We met Robert Beattie, a huge supporter of young people and TAFE, who has supervised an incredible 45 apprentice carpenters at Beach House Stairs at Batemans Bay. We chatted to apprentices Nathan, Nicholas and Brendan about how TAFE is helping them build the skills needed to meet gaps in the workforce. Seventeen-year-old Nathan comes from a family of tradies and is loving getting hands-on experience. As a carpenter, he's confident he will always have work. Our plan to make fee-free TAFE permanent, with 100,000 free places each year from 2027, will help regional kids like Nathan, Harrisen and Najara.

More than 4,400 people in Gilmore have taken up fee-free TAFE, and I am extremely disappointed that the opposition leader will not support our fee-free TAFE bill. They are showing their absolute disregard for young people and families in regional areas and are completely out of touch with the needs of young Australians. It is reprehensible that the Liberals are refusing to allocate a dollar towards the thousands of hardworking Australians who are getting the skills they need for the jobs they want. The shadow minister for skills and training, Sussan Ley, labelled this government's skills and training policy as 'disastrous'. She said, 'Fee-free TAFE sounds good, but is it working?'

Well, I have been on the ground talking with students and I have been on the ground talking to employers and apprentices, and I can tell you it is working. I have travelled from one end of my electorate to the other and listened to young people who are training at TAFE and listened to adults who are retraining and gaining new skills. I have been walking the streets of the villages and towns in Gilmore and talking to people who are reaping the real rewards of fee-free TAFE—young people like our Skillaroo Michael and apprentices Harrisen, Nathan and Najara. These are the people we are helping.

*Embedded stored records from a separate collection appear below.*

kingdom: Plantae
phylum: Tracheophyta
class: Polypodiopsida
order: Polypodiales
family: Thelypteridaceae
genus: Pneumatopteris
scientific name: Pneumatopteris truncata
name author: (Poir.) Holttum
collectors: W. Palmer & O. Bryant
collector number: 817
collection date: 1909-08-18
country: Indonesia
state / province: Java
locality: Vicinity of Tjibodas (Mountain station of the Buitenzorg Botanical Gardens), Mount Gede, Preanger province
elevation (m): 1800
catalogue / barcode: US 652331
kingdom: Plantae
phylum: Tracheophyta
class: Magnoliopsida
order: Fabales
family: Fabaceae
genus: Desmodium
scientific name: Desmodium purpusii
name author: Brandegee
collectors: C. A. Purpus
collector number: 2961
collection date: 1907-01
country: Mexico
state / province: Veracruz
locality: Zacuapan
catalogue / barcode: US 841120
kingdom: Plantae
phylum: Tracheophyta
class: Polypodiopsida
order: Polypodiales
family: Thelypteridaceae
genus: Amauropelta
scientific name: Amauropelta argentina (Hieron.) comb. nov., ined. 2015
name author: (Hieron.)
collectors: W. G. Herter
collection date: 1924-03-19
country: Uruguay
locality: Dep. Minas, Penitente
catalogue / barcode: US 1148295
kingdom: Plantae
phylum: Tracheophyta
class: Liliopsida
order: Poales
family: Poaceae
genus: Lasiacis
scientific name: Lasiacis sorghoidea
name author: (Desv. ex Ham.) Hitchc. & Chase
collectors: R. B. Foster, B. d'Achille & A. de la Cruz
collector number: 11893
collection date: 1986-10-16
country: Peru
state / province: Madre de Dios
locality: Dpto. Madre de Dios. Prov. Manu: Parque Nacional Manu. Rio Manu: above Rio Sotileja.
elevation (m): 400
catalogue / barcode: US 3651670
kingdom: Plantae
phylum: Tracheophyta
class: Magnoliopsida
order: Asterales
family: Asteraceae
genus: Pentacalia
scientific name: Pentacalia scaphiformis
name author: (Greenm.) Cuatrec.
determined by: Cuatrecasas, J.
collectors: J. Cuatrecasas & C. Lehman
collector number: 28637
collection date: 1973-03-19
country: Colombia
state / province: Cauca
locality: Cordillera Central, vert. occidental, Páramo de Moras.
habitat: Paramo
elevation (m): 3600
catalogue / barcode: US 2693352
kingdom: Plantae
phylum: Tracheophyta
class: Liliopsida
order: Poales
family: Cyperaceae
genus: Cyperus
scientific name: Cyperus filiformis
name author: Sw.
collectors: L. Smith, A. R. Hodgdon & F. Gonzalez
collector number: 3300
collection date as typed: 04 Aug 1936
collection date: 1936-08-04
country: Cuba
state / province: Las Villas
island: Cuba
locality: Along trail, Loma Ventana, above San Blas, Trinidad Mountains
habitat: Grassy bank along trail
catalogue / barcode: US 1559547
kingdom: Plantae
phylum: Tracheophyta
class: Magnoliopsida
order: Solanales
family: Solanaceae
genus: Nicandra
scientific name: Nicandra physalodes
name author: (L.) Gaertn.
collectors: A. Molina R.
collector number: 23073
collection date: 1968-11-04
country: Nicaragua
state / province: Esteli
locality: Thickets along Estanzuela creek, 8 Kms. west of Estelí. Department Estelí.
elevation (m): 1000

To answer Sussan Ley's question about whether it is working: yes, it is; our skills and training policy is most definitely working. I have just given a few examples of how it is working and how people of all ages are thriving in Gilmore because of TAFE. The Liberals have made it clear that they will scrap fee-free TAFE. As long as there is a Labor government, fee-free TAFE is here to stay.